Saved data entries:
──────────
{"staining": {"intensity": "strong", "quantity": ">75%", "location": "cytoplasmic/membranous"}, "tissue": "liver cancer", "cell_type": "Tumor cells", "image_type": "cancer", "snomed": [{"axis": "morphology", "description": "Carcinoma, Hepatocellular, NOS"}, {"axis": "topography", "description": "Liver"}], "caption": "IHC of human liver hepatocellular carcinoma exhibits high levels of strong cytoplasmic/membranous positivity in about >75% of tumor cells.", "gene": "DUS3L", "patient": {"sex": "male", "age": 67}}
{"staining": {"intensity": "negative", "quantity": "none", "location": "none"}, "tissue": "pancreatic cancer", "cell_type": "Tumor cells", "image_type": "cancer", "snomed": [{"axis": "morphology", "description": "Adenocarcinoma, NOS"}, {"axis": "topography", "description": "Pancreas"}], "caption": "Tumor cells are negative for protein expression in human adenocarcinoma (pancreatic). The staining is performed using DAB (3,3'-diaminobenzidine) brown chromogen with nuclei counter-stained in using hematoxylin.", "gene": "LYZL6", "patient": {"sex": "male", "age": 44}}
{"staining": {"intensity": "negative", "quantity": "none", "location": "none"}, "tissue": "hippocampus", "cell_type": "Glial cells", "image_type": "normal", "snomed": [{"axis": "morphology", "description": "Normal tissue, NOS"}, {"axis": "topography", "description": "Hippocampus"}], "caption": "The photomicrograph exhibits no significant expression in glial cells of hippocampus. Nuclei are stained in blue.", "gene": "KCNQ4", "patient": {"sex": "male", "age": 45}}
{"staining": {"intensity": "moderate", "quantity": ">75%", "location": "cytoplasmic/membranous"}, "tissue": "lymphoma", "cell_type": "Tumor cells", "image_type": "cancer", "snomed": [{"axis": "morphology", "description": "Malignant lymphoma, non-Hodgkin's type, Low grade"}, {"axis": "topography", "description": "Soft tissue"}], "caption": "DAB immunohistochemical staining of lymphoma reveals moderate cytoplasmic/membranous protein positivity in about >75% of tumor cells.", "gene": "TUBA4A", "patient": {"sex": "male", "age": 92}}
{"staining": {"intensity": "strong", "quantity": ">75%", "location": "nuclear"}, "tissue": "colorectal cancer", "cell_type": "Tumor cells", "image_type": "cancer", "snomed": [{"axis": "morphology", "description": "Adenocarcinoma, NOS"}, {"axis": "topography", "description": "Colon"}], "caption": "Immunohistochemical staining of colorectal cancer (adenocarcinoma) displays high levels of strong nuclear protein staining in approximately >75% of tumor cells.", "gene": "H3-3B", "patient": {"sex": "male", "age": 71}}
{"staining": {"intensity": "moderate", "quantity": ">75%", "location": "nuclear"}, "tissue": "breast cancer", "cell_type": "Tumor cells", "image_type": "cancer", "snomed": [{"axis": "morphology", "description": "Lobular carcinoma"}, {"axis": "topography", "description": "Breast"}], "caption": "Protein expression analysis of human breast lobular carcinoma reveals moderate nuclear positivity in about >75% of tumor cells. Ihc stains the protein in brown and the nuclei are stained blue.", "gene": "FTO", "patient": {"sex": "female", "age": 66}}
──────────
Exercise >> Copy the records above. Leave out nothing.

Solved exercise >>
{"staining": {"intensity": "strong", "quantity": ">75%", "location": "cytoplasmic/membranous"}, "tissue": "liver cancer", "cell_type": "Tumor cells", "image_type": "cancer", "snomed": [{"axis": "morphology", "description": "Carcinoma, Hepatocellular, NOS"}, {"axis": "topography", "description": "Liver"}], "caption": "IHC of human liver hepatocellular carcinoma exhibits high levels of strong cytoplasmic/membranous positivity in about >75% of tumor cells.", "gene": "DUS3L", "patient": {"sex": "male", "age": 67}}
{"staining": {"intensity": "negative", "quantity": "none", "location": "none"}, "tissue": "pancreatic cancer", "cell_type": "Tumor cells", "image_type": "cancer", "snomed": [{"axis": "morphology", "description": "Adenocarcinoma, NOS"}, {"axis": "topography", "description": "Pancreas"}], "caption": "Tumor cells are negative for protein expression in human adenocarcinoma (pancreatic). The staining is performed using DAB (3,3'-diaminobenzidine) brown chromogen with nuclei counter-stained in using hematoxylin.", "gene": "LYZL6", "patient": {"sex": "male", "age": 44}}
{"staining": {"intensity": "negative", "quantity": "none", "location": "none"}, "tissue": "hippocampus", "cell_type": "Glial cells", "image_type": "normal", "snomed": [{"axis": "morphology", "description": "Normal tissue, NOS"}, {"axis": "topography", "description": "Hippocampus"}], "caption": "The photomicrograph exhibits no significant expression in glial cells of hippocampus. Nuclei are stained in blue.", "gene": "KCNQ4", "patient": {"sex": "male", "age": 45}}
{"staining": {"intensity": "moderate", "quantity": ">75%", "location": "cytoplasmic/membranous"}, "tissue": "lymphoma", "cell_type": "Tumor cells", "image_type": "cancer", "snomed": [{"axis": "morphology", "description": "Malignant lymphoma, non-Hodgkin's type, Low grade"}, {"axis": "topography", "description": "Soft tissue"}], "caption": "DAB immunohistochemical staining of lymphoma reveals moderate cytoplasmic/membranous protein positivity in about >75% of tumor cells.", "gene": "TUBA4A", "patient": {"sex": "male", "age": 92}}
{"staining": {"intensity": "strong", "quantity": ">75%", "location": "nuclear"}, "tissue": "colorectal cancer", "cell_type": "Tumor cells", "image_type": "cancer", "snomed": [{"axis": "morphology", "description": "Adenocarcinoma, NOS"}, {"axis": "topography", "description": "Colon"}], "caption": "Immunohistochemical staining of colorectal cancer (adenocarcinoma) displays high levels of strong nuclear protein staining in approximately >75% of tumor cells.", "gene": "H3-3B", "patient": {"sex": "male", "age": 71}}
{"staining": {"intensity": "moderate", "quantity": ">75%", "location": "nuclear"}, "tissue": "breast cancer", "cell_type": "Tumor cells", "image_type": "cancer", "snomed": [{"axis": "morphology", "description": "Lobular carcinoma"}, {"axis": "topography", "description": "Breast"}], "caption": "Protein expression analysis of human breast lobular carcinoma reveals moderate nuclear positivity in about >75% of tumor cells. Ihc stains the protein in brown and the nuclei are stained blue.", "gene": "FTO", "patient": {"sex": "female", "age": 66}}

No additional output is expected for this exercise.